# Why is my A65 taking double photos every time?



## hollah (May 17, 2013)

Let me preface by saying I have consulted the manual, tinkered with settings on my own, and made several Google attempts to find this answer on my own.

I don't know what in the world I did this morning when I was familiarizing myself with all the settings and menus, but every time I take a single photo two images are recorded to the card. After every photo a message that reads, "Processing image. Please wait..." pops up and then two images that are veeeeeery slightly different from one another are written to the card. Why is it take 2 photos back to back? This is only in the priority & manual modes. In auto it only takes one photo. Camera is set to single shooting. I've gone back to try and return everything to how I found it... but no luck.

Any advice?

Thanks in advance!

-Holly


----------



## Kolia (May 17, 2013)

Shooting in RAW + JPG mode ?


----------



## hollah (May 17, 2013)

Camera is set to "Fine", which I assume means a higher quality JPEG than "Standard"?

Thank you for replying!


----------



## Designer (May 17, 2013)

Aside from the "quality" setting, i.e. "fine", there is another menu item where you can choose "RAW + JPEG".

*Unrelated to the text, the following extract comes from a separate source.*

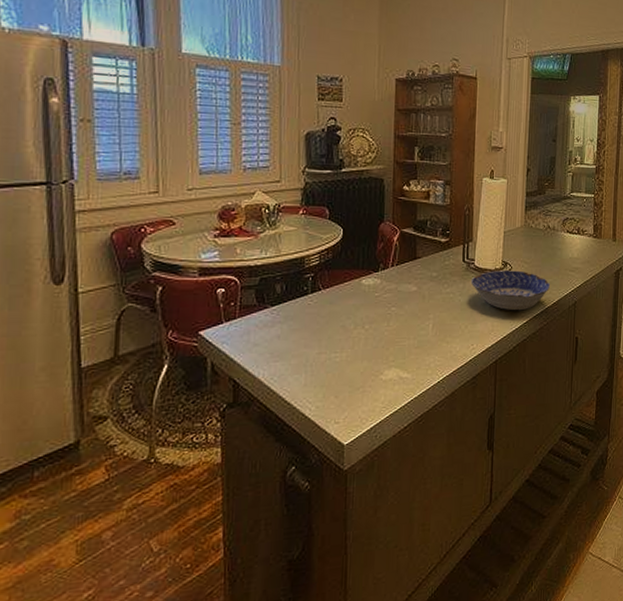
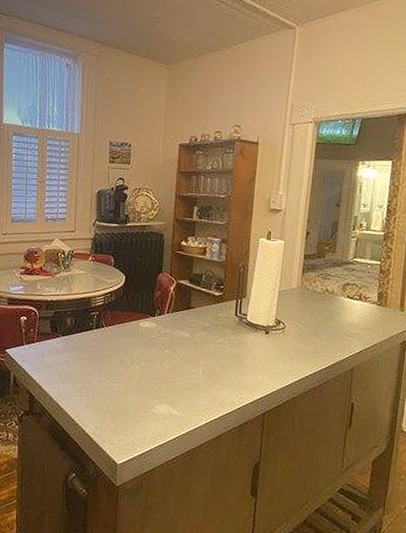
bowl: present [470,270,550,311] -> none [242,327,325,369]

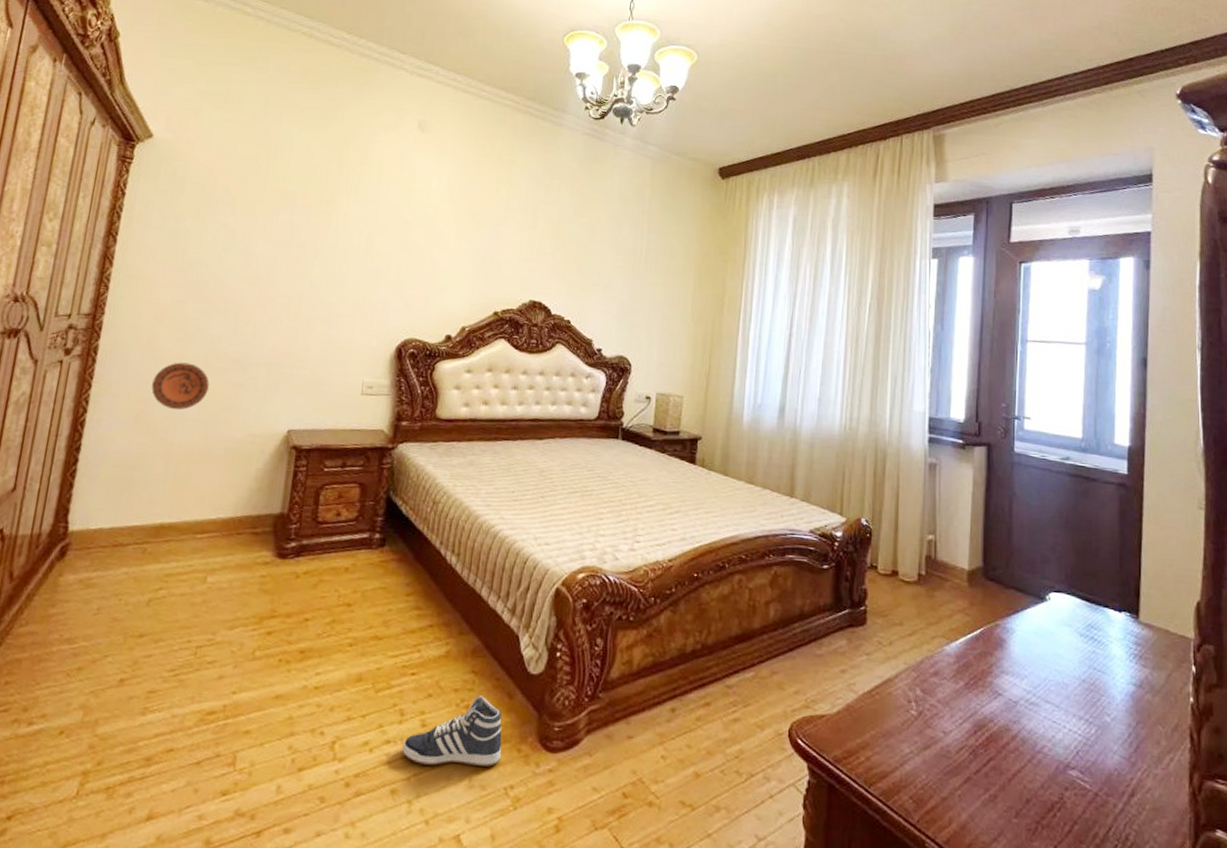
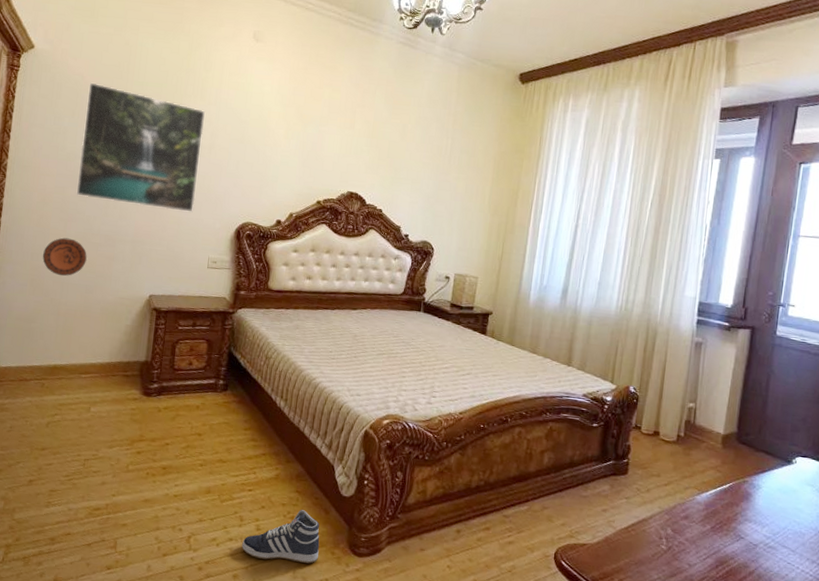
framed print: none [199,177,360,328] -> present [77,82,205,212]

You can either change it to "JPEG" "RAW", or leave it set to both file types.

The reason your camera wants you to wait is because it is writing data to the SD card.

There is probably a way to return all settings to "default" - consult your manual.


----------



## Kolia (May 17, 2013)

Did you set it to HDR mode ?  "down" on the directional pad.


----------



## DiskoJoe (May 20, 2013)

Kolia said:


> Shooting in RAW + JPG mode ?



It has to be this.


----------



## MetroRuss (May 24, 2013)

Bracket shot.....located by pressing fn button and 1st icon top left?


Sent from my Tapatalk enabled device.


----------



## cptkid (May 24, 2013)

Have you checked what drive mode you are in? 

Are you in single shot, or some kind of continous mode?


----------



## krice300 (May 24, 2013)

My dad has a Sony and it has an auto crop setting for portraits using rule of thirds.


----------



## Sw1tchFX (May 24, 2013)

When all else fails, a factory reset fixes it.


----------



## skieur (May 25, 2013)

There are several modes that lead to more than one shot:

1. Raw + jpeg
2. bracketing
3. multi-shot noise reduction
4. HDR
5. continuous shooting


----------



## Nervine (May 26, 2013)

Possibly found the answer and has left us?


----------